§ PROBLEM DESCRIPTION
Copy each line of the listing where the word "left" can be found.

§ DATA FOR REVIEW
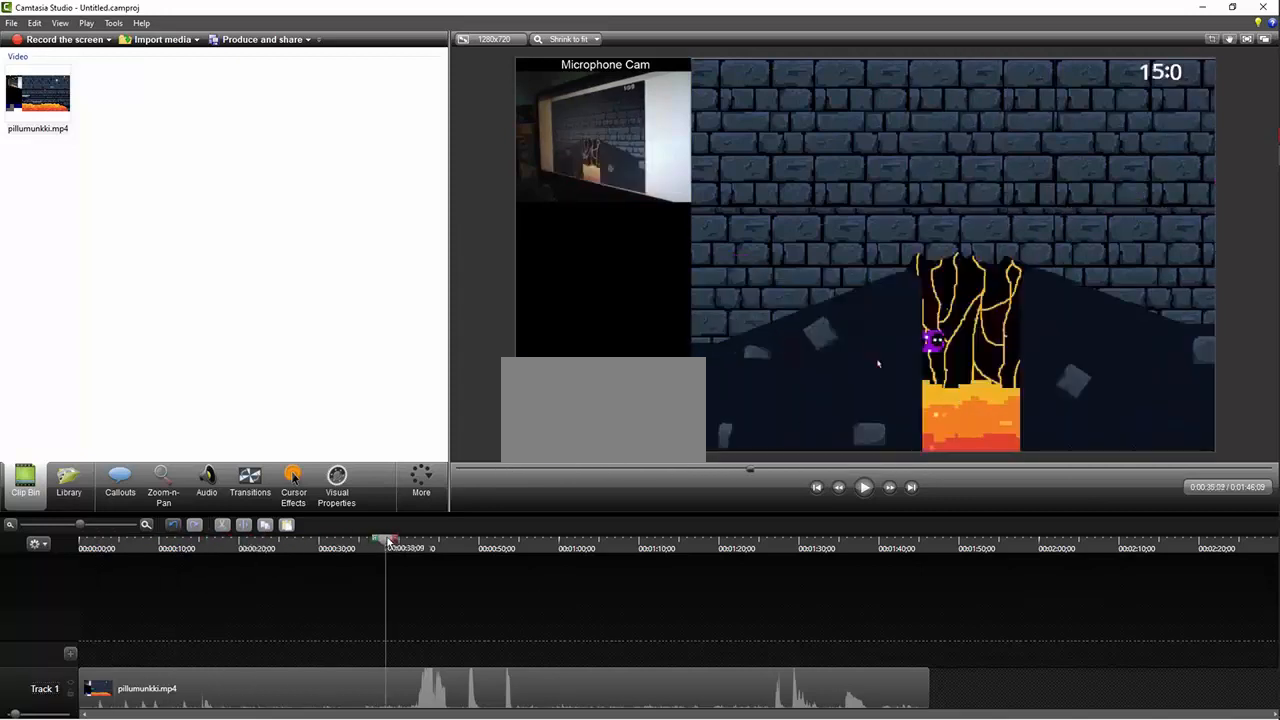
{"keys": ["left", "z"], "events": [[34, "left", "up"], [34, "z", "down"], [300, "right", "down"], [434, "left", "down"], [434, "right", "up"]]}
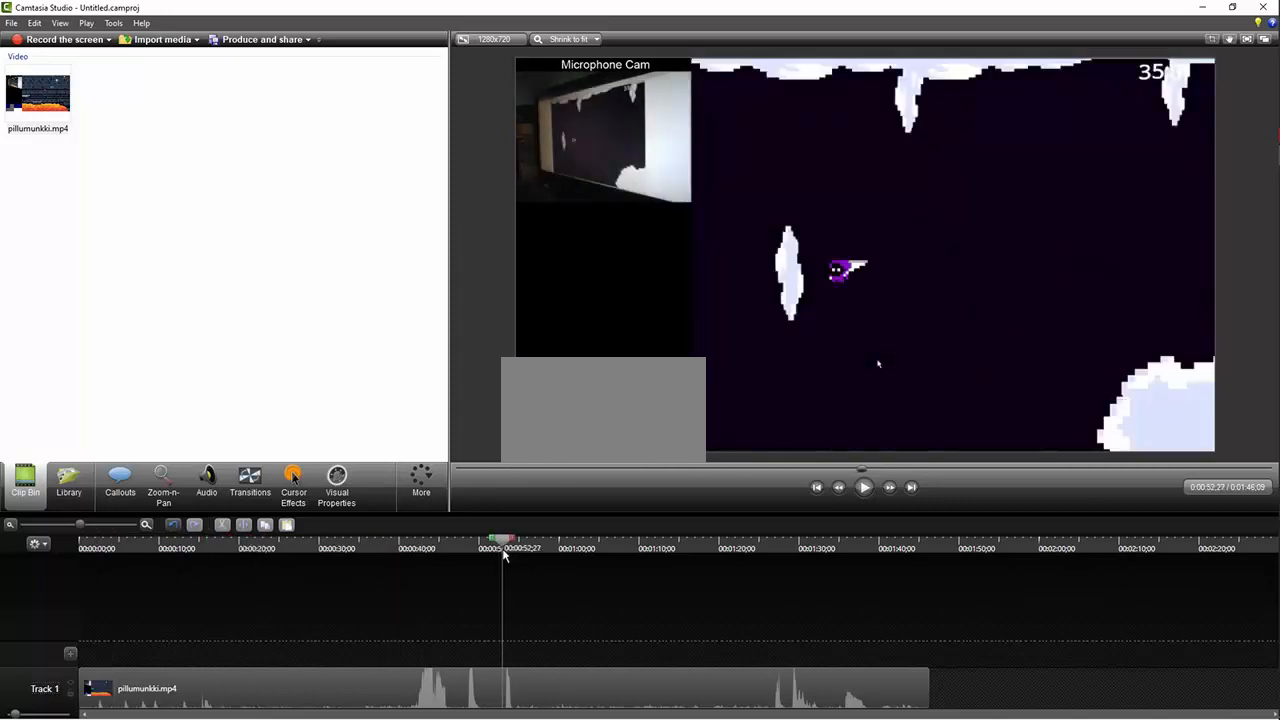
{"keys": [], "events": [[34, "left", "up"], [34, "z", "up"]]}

...

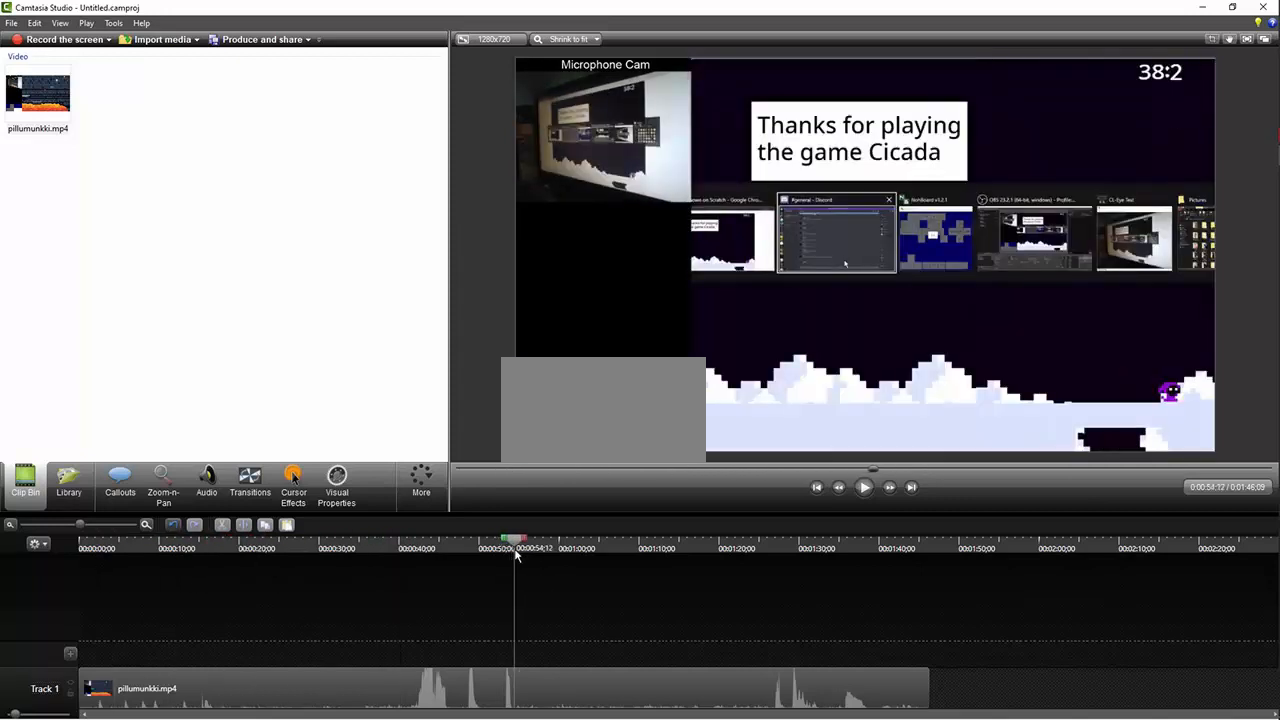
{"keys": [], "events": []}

§ SOLUTION FOR THIS EXERCISE
{"keys": ["left", "z"], "events": [[34, "left", "up"], [34, "z", "down"], [300, "right", "down"], [434, "left", "down"], [434, "right", "up"]]}
{"keys": [], "events": [[34, "left", "up"], [34, "z", "up"]]}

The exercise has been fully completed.